CHAPTER 11
Sandwich Osteotomy Bone Graft in the Anterior Mandible
You can observe a lot just by watching.
—Yogi Berra
Almost any grafting procedure for the thin, atrophic, relatively avascular anterior mandible has led to complications. Block grafts tend to dehisce or not consolidate, guided bone regeneration techniques fail to provide sufficient gains in width and height, and alveolar distraction osteogenesis is often too complicated or too risky to perform for a small segment. On the other hand, the use of the anterior mandibular sandwich osteotomy has been observed to have a much lower complication rate in the treatment of significant vertical defects.
Vertical alveolar augmentation of the anterior mandible is accomplished relatively easily with a sandwich osteotomy bone graft technique.1 Unlike in the maxilla, in the mandible, tension from the lingual soft tissue pedicle does not greatly inhibit repositioning of the elevated alveolus to the ideal alveolar plane as the alveolar crest is placed at the same time in an axially appropriate position. 2 Osteotomy segments can sometimes be moved 10 mm or more vertically; however, most movements are 4 to 8 mm.3 Vertical overcorrection can also be done, which allows subsequent removal of a thin alveolar crest at the time of implant placement.

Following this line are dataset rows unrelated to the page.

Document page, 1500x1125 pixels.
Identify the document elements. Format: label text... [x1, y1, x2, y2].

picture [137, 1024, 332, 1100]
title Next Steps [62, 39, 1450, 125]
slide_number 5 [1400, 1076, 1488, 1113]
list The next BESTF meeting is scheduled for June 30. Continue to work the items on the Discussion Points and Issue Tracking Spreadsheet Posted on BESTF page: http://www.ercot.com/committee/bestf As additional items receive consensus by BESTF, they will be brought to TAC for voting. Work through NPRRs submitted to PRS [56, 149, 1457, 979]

The anterior mandible is a special situation in which the loss of vertical height due to periodontal disease often leaves a significant vertical defect that is highly amenable to treatment with the sandwich osteotomy. Anterior mandibular teeth are within the esthetic zone, and the gingival margin may sometimes be observed on facial expression. 4 Although most patients do not display the alveolar zone of the anterior mandible, when the zone is visible, the same surgical and esthetic criteria for maxillary anterior sandwich osteotomy apply to the mandible.5
A typical anterior mandibular setting is one in which the incisors are missing but the canines remain, although they most likely appear elongated because of periodontal disease. Failure to recognize this factor can lead to esthetic compromise because of the reduced canine bone level, even if a sandwich osteotomy is properly executed. The segment can generally only be advanced crestally as far as the bone level at the adjacent teeth.
Surgical Technique
In the anterior mandible the surgeon must be aware of the mental foramina, often located near the apex of the first premolar roots.7 If canines are included in the proposed osteotomy, the nerve must be avoided during exposure of the site and protected during the osteotomy procedure. The segment must also be of adequate width or, if narrow crestally, must have adequate bone at the base to allow the horizontal cut.

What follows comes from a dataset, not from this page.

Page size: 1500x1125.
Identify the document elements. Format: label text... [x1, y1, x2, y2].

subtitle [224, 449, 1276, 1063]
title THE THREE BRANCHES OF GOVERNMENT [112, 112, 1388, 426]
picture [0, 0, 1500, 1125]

The mentalis muscle attachment, if high, is important to consider in order to avoid chin ptosis. A vestibular incision is made at the depth of the vestibule, usually about 5 mm below the attached gingival tissue8 (Fig 11-1a). Reflection of a mucoperiosteal flap is avoided toward the alveolar crest, and inferior reflection should avoid complete detachment of the mentalis muscle.

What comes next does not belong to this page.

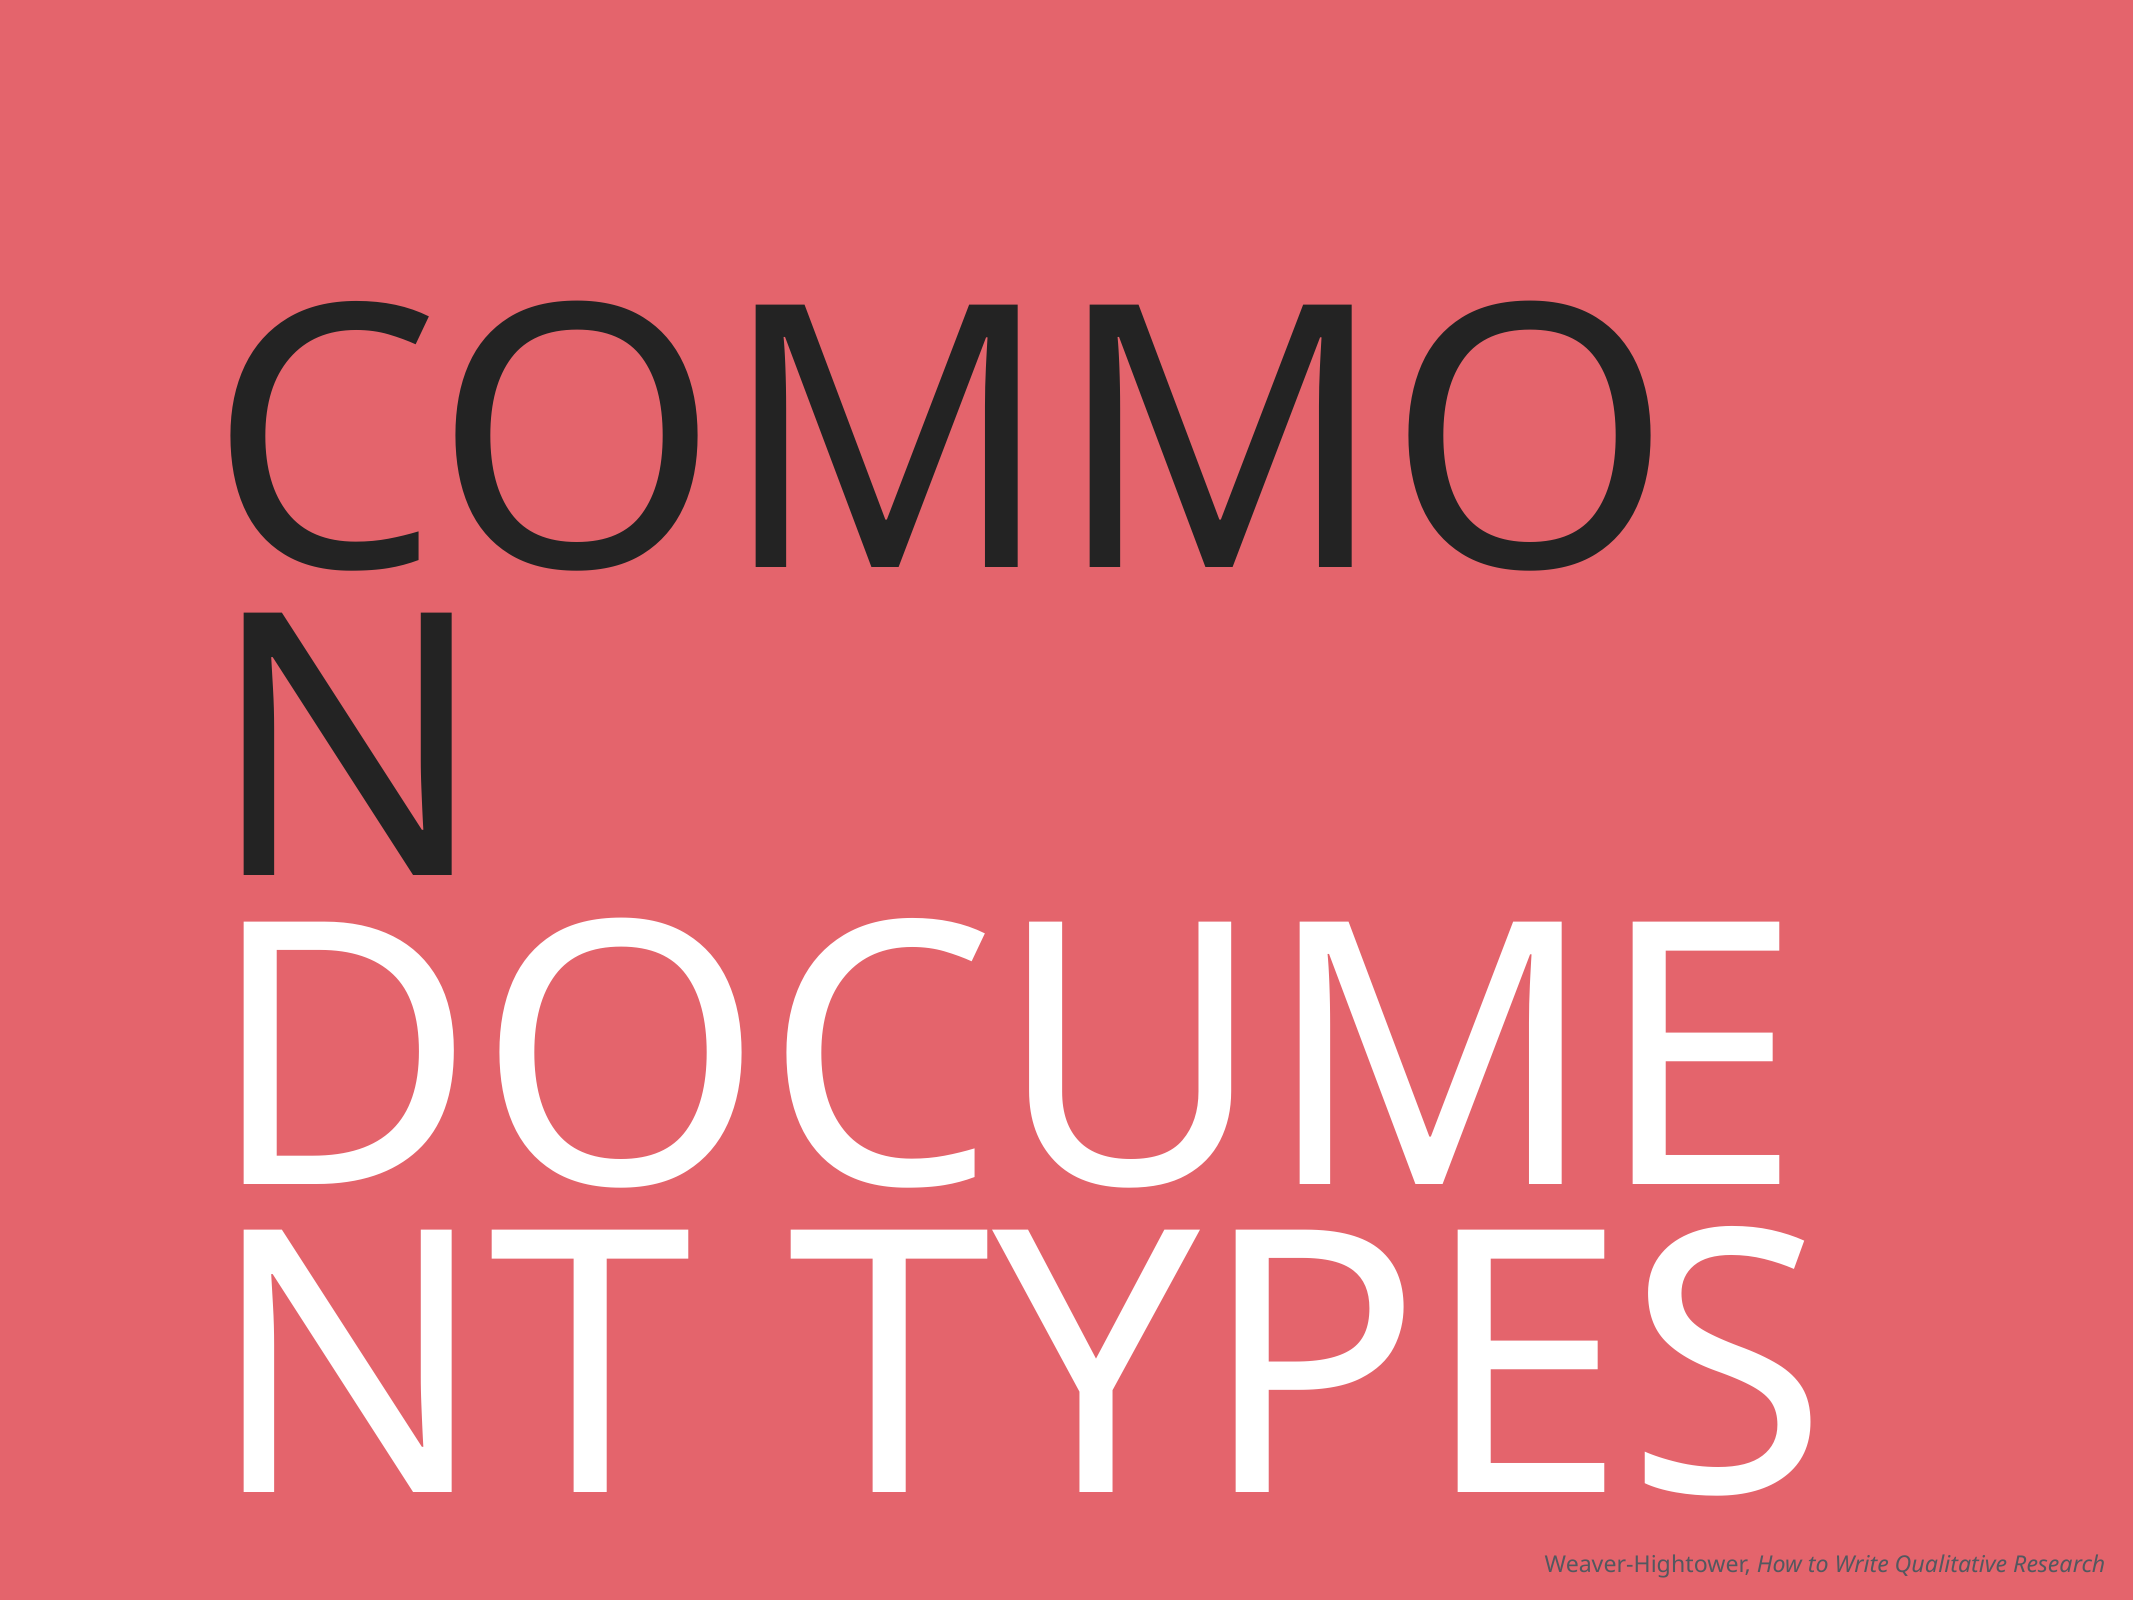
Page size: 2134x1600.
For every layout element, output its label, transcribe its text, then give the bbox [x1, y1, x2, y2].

list Common Document types [208, 416, 1926, 1459]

A horizontal osteotomy cut is made through this wound with an oscillating saw; the osteotomy is made carefully to avoid injury to the lingual mucoperiosteum.9 Vertical cuts are made just adjacent to the canines or between the canine and first premolar if the canines are included in the osteotomy (Fig 11-1b). When teeth are included in the osteotomy, vertical movement is usually limited to about 5 mm; edentulous areas can be moved 8 to 10 mm vertically. Vertical osteotomies near teeth should leave 2 mm of bone next to the root surface.10
Following completion of the osteotomy, the segment is moved until it is level with the ideal alveolar plane or level with the height of bone at the adjacent teeth11 (Fig 11-1c). The segment is then fixed with a small bone plate and grafted interpositionally (Fig 11-1d). After fixation, the plate is used to carefully torque the segment forward into axial alignment (Figs 11-1e and 11-1f). The wound is closed primarily without tension (Figs 11-1g and 11-1h).
Implants are placed 4 months after the osteotomy, and the prosthesis is placed 4 months after the implants (Figs 11-1i and 11-1j).